◆ **DIRECTIONS FOR THIS TASK**
Can you render the rows below as a Markdown table with two columns, No. and Line, giving each non-blank line its own numbered entry and leaving the pictures out?

════════

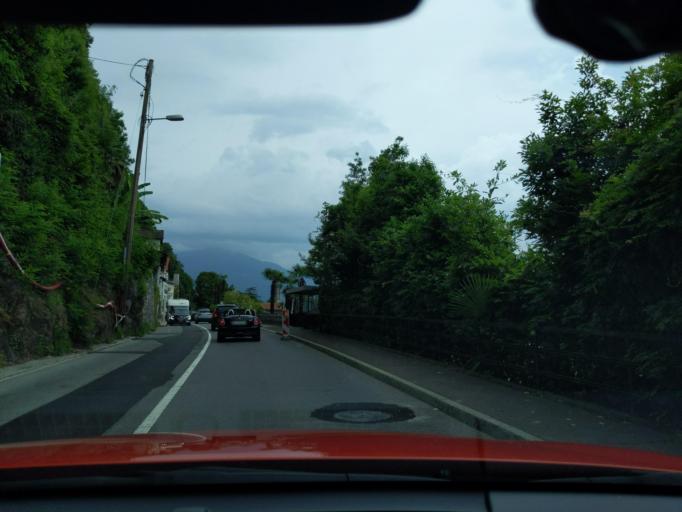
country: CH
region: Ticino
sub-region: Locarno District
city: Brissago
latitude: 46.1084
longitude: 8.7009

════════

◆ **ANSWER TO THIS PROBLEM**
| No. | Line |
|---|---|
| 1 | country: CH |
| 2 | region: Ticino |
| 3 | sub-region: Locarno District |
| 4 | city: Brissago |
| 5 | latitude: 46.1084 |
| 6 | longitude: 8.7009 |